** Raw data follows **

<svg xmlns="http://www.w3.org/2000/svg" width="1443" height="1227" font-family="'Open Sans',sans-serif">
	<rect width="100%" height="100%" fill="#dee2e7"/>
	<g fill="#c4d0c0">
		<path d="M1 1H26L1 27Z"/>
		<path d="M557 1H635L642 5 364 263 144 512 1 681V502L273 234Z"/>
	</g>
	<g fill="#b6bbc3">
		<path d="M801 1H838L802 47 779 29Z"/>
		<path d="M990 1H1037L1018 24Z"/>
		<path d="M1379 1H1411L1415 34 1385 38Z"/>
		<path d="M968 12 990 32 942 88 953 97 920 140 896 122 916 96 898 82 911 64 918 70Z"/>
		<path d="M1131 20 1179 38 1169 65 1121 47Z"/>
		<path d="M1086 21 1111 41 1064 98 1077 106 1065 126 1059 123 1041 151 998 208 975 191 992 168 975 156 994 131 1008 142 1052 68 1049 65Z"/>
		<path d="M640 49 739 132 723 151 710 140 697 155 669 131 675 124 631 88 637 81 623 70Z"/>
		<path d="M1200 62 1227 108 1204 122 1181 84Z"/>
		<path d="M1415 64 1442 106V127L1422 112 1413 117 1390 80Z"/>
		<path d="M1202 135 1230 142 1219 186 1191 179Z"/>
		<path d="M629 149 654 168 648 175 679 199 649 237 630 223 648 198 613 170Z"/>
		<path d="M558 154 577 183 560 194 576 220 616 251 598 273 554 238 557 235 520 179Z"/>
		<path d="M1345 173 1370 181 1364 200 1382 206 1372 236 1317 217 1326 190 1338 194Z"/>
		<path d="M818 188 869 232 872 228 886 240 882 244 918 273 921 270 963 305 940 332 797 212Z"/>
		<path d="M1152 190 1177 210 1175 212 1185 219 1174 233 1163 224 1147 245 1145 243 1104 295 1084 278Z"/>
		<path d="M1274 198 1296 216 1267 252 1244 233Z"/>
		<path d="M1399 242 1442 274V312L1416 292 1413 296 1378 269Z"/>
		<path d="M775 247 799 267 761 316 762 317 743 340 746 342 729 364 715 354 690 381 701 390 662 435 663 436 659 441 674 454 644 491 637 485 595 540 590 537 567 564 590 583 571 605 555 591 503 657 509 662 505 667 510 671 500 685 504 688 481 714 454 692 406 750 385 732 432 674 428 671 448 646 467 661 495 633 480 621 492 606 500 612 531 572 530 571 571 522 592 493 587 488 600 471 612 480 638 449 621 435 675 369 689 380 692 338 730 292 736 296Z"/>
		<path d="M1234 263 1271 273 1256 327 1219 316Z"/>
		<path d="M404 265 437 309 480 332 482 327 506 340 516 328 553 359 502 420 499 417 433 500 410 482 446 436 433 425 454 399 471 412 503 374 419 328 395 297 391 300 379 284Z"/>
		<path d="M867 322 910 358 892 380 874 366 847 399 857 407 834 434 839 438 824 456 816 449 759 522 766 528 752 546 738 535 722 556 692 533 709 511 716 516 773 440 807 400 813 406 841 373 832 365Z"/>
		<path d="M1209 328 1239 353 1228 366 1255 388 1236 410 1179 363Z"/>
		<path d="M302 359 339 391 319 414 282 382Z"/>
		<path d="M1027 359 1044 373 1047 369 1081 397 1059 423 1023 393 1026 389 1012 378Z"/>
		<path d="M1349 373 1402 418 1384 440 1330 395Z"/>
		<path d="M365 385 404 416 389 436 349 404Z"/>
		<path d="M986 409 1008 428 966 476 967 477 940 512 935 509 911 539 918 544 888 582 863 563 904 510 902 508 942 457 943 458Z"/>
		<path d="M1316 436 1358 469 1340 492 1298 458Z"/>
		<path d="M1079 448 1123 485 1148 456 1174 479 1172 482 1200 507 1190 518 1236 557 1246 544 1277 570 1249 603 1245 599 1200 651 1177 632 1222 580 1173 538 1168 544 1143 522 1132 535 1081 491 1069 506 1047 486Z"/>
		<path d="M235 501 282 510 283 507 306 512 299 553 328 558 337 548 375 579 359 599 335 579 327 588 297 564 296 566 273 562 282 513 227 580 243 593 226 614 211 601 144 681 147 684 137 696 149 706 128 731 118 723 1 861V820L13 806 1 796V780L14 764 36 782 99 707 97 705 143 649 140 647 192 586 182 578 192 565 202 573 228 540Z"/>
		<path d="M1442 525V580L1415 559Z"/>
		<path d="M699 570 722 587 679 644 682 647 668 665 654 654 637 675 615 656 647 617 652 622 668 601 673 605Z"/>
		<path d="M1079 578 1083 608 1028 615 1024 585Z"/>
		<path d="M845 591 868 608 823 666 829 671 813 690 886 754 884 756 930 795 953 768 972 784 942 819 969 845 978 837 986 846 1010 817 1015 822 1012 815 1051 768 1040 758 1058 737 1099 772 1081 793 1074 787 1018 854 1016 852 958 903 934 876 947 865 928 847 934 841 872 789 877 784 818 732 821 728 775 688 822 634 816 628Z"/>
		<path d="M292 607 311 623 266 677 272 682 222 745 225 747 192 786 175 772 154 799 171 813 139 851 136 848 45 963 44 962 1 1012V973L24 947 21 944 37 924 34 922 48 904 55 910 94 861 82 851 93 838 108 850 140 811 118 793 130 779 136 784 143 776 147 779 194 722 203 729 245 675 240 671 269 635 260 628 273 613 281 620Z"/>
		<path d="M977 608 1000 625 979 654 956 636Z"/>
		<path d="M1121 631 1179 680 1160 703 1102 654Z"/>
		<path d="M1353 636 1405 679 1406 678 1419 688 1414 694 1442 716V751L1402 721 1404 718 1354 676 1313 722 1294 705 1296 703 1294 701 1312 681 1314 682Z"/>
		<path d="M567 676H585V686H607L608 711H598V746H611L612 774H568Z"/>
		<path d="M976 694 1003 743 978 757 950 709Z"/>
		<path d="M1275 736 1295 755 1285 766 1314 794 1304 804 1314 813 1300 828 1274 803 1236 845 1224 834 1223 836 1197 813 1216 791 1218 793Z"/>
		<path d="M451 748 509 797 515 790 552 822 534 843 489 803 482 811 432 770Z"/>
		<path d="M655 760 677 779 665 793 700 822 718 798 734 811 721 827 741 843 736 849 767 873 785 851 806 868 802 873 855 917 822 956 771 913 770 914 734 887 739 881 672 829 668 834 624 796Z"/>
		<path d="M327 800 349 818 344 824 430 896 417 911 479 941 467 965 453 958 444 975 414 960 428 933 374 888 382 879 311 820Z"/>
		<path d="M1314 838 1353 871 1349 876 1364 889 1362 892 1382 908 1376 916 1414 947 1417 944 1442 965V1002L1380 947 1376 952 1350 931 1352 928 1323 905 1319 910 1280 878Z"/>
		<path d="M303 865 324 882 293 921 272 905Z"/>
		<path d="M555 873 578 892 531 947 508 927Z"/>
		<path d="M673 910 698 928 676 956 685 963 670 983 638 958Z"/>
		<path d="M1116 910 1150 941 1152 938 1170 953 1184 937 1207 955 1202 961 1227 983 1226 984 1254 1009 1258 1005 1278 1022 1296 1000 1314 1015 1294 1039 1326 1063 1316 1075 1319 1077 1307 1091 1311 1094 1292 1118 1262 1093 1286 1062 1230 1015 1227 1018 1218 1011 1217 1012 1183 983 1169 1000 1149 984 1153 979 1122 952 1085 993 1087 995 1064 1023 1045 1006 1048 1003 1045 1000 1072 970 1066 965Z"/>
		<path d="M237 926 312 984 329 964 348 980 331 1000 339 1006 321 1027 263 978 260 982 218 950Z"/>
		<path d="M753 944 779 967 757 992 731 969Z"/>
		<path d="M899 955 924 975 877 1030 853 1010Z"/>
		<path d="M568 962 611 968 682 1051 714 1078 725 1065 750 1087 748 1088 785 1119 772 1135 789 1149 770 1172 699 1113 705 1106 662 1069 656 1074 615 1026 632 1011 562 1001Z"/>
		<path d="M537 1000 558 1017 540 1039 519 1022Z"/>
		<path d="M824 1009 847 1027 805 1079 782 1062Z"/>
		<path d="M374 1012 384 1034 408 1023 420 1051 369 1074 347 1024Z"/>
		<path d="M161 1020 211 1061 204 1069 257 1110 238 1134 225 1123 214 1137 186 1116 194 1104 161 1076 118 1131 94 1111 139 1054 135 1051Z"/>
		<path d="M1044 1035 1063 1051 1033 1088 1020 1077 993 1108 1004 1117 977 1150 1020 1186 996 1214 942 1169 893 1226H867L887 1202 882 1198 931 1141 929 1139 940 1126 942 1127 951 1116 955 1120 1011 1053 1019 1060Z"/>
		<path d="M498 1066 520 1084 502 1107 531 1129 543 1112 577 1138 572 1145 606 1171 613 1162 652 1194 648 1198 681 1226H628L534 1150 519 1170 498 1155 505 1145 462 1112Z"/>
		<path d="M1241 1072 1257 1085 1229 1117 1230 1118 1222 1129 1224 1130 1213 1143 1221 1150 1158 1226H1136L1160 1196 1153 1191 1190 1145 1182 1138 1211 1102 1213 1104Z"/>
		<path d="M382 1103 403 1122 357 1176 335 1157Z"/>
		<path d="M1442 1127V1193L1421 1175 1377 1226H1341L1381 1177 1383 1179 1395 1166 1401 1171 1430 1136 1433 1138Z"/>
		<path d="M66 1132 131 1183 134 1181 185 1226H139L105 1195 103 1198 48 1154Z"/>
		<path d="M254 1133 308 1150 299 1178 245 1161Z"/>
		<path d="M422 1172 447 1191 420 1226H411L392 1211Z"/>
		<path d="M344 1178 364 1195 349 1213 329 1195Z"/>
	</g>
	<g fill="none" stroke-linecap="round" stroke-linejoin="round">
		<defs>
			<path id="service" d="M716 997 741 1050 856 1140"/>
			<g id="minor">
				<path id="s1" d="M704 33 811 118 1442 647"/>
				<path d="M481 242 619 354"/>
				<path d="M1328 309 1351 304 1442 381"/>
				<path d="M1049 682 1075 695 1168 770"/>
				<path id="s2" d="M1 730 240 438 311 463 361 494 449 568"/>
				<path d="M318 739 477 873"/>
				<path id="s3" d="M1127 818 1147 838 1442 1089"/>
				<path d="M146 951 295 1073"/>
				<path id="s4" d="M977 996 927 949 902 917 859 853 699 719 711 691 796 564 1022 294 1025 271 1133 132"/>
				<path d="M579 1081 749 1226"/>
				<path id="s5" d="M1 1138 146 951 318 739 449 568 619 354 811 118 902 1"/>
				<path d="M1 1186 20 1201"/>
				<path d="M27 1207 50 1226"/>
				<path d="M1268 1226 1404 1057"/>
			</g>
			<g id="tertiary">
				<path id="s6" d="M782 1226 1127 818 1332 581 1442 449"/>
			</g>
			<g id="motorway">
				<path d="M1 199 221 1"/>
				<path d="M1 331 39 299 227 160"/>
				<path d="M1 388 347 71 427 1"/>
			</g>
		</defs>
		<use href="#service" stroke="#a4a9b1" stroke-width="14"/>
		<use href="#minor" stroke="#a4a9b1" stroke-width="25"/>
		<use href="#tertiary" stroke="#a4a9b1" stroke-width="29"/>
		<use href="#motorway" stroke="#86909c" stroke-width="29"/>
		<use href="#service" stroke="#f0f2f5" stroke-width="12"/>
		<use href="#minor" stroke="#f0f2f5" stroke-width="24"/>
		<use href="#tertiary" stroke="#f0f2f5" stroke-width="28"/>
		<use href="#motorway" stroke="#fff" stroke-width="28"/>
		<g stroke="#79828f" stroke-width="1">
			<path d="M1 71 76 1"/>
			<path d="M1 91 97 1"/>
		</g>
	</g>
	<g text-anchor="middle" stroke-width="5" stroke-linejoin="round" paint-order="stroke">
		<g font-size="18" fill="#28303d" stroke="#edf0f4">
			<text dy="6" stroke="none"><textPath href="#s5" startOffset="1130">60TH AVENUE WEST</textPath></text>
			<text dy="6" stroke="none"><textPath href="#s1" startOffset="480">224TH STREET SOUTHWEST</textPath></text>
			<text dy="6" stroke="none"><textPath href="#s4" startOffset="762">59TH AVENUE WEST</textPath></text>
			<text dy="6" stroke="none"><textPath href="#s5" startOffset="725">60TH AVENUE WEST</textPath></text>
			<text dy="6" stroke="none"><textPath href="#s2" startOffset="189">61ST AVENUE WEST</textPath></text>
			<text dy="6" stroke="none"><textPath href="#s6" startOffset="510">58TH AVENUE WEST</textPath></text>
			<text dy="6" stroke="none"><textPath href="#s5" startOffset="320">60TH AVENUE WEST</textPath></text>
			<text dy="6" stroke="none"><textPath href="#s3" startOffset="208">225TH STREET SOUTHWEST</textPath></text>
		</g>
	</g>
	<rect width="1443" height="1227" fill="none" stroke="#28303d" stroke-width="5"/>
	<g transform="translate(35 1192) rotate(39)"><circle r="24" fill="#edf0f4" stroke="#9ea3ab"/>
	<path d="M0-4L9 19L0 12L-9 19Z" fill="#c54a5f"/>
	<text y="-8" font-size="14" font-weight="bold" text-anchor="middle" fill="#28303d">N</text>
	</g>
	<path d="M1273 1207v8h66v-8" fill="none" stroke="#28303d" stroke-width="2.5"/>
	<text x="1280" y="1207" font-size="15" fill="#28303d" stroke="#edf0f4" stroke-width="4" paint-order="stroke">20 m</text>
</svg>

** End of Raw data **

» Task details: Search the entries above for lines containing the word "anchor", and copy each one.

» Exercise solution:
	<g text-anchor="middle" stroke-width="5" stroke-linejoin="round" paint-order="stroke">
	<text y="-8" font-size="14" font-weight="bold" text-anchor="middle" fill="#28303d">N</text>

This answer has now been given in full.